Extracted data —
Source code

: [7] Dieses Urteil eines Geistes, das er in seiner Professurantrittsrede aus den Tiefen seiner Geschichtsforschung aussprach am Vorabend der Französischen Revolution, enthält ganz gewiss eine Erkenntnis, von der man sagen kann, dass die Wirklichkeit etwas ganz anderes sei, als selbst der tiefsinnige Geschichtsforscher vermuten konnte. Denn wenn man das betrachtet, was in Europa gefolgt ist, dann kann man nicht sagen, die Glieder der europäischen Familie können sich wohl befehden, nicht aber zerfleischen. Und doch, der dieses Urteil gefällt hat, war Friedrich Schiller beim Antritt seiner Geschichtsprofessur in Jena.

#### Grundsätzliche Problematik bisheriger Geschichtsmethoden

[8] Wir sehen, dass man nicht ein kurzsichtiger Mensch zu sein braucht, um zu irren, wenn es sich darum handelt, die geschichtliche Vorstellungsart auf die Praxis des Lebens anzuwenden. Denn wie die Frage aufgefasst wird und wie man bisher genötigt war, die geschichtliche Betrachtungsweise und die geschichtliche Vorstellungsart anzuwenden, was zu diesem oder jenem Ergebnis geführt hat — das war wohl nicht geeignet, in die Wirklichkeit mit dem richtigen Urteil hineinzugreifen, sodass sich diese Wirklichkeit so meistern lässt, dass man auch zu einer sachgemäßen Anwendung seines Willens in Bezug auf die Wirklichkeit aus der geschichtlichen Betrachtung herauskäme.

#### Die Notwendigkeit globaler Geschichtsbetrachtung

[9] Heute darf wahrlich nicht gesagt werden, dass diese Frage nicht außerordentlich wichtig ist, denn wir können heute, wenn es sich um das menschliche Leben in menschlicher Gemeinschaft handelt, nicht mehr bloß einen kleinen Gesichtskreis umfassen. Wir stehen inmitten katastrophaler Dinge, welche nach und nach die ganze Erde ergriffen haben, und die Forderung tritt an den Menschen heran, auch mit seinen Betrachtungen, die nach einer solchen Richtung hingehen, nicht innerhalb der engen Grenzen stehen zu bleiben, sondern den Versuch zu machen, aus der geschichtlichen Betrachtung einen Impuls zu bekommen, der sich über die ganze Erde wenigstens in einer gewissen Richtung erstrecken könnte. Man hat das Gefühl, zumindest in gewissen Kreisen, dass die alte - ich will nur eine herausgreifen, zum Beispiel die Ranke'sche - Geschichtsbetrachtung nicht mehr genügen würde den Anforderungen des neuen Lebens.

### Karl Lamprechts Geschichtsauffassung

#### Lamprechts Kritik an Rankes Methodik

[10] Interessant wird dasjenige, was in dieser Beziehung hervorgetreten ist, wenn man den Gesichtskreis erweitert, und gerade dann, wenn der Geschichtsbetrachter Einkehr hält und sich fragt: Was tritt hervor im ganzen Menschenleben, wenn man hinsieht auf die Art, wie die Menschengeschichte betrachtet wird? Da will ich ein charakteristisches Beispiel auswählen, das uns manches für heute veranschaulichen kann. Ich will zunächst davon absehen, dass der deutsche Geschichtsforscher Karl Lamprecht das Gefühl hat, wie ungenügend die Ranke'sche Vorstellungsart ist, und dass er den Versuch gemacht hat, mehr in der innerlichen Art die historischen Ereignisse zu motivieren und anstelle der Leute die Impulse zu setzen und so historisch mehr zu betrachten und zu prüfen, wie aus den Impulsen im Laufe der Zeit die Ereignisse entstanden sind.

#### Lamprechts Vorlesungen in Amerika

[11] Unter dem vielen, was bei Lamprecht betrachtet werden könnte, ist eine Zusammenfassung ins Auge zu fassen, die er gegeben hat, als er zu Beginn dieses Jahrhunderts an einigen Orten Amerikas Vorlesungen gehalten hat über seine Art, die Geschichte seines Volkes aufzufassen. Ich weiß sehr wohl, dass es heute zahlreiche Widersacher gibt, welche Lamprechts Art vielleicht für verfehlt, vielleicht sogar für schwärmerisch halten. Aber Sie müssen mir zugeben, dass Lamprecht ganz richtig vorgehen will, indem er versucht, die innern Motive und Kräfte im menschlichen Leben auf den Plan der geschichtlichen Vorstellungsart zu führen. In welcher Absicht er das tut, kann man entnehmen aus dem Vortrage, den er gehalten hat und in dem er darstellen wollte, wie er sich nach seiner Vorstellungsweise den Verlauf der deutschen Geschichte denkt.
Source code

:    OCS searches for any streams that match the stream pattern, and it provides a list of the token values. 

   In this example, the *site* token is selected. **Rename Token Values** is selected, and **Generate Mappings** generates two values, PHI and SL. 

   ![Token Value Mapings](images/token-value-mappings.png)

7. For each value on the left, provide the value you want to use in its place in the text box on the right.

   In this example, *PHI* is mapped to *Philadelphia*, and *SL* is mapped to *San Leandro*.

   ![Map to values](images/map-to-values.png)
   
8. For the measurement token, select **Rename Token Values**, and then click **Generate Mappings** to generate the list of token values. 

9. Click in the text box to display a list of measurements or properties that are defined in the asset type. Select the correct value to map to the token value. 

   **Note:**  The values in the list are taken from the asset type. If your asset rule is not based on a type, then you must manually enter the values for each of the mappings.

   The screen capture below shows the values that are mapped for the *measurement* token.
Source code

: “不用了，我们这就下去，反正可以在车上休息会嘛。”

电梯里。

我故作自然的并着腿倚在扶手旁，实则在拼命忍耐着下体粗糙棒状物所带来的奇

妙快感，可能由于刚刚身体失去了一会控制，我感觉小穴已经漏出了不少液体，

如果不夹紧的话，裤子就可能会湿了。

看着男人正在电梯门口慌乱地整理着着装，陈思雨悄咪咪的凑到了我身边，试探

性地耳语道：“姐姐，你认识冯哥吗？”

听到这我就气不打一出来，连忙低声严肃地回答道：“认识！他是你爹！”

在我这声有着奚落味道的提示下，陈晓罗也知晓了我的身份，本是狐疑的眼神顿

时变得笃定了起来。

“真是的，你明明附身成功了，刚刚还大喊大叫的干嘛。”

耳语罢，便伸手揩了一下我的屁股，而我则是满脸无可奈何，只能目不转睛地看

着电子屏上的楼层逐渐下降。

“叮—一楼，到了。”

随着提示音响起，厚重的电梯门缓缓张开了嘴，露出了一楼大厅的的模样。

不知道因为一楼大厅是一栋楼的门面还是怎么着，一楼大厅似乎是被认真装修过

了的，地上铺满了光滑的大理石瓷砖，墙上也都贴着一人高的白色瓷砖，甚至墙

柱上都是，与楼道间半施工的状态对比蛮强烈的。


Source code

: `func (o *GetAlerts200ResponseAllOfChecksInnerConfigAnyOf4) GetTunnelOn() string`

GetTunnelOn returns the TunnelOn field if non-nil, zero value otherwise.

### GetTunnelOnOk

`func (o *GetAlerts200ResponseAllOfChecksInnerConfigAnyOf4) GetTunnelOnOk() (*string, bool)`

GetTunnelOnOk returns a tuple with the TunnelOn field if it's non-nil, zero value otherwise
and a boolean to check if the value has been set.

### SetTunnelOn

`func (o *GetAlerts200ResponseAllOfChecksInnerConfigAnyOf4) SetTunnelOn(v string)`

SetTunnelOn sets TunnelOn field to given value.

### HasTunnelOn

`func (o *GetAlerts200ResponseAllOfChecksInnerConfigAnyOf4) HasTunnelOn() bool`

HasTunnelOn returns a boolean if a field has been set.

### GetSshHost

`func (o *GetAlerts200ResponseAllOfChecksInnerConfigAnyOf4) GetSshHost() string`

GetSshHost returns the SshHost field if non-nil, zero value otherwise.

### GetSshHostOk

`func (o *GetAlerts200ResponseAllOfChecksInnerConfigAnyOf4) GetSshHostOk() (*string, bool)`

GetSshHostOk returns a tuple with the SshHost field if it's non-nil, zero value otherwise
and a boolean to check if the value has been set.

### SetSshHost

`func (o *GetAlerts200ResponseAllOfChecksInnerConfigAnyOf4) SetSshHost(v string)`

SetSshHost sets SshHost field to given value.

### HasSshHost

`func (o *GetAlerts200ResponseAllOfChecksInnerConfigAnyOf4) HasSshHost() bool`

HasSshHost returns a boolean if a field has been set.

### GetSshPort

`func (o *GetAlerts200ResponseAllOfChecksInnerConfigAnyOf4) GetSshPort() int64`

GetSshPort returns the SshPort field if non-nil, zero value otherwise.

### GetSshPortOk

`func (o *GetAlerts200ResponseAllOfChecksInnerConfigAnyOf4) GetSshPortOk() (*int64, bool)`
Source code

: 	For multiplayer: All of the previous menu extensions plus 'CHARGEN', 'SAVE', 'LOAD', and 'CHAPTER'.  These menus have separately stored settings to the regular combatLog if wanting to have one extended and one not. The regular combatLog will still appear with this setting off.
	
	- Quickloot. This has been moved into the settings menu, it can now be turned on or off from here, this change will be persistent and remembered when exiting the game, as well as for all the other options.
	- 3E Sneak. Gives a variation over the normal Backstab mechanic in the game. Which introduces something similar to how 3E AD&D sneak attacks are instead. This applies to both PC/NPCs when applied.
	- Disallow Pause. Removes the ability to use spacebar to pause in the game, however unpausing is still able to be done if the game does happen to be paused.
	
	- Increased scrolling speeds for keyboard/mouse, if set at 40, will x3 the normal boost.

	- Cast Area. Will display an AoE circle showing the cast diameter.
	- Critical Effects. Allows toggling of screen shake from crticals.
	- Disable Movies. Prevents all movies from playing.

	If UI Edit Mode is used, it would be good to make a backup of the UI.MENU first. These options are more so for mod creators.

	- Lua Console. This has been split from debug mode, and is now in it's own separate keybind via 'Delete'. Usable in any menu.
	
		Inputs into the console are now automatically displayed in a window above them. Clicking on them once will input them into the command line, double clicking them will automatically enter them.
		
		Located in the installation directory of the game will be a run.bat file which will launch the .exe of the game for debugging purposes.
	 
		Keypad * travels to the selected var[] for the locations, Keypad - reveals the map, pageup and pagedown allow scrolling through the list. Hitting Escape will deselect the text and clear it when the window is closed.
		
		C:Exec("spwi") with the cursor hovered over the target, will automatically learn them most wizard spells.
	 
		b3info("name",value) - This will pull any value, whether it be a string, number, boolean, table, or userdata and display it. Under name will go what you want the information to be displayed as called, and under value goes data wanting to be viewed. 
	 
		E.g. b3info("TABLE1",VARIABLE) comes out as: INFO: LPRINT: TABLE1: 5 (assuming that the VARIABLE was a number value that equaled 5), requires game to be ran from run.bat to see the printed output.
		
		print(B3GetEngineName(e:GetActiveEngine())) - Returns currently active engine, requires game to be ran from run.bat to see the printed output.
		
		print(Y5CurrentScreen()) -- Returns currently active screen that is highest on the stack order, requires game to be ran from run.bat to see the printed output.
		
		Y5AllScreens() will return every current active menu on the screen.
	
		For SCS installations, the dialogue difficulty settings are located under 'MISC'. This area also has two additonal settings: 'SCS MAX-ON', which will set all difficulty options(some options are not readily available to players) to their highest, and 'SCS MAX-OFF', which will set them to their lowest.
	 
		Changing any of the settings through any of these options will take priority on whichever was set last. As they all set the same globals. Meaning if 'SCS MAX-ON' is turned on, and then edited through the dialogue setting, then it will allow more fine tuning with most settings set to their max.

Work required —
Retype exactly the lines from the start of the entries through the one with "#### Grundsätzliche Problematik"; include both ends.

Response below —
Source code

: [7] Dieses Urteil eines Geistes, das er in seiner Professurantrittsrede aus den Tiefen seiner Geschichtsforschung aussprach am Vorabend der Französischen Revolution, enthält ganz gewiss eine Erkenntnis, von der man sagen kann, dass die Wirklichkeit etwas ganz anderes sei, als selbst der tiefsinnige Geschichtsforscher vermuten konnte. Denn wenn man das betrachtet, was in Europa gefolgt ist, dann kann man nicht sagen, die Glieder der europäischen Familie können sich wohl befehden, nicht aber zerfleischen. Und doch, der dieses Urteil gefällt hat, war Friedrich Schiller beim Antritt seiner Geschichtsprofessur in Jena.

#### Grundsätzliche Problematik bisheriger Geschichtsmethoden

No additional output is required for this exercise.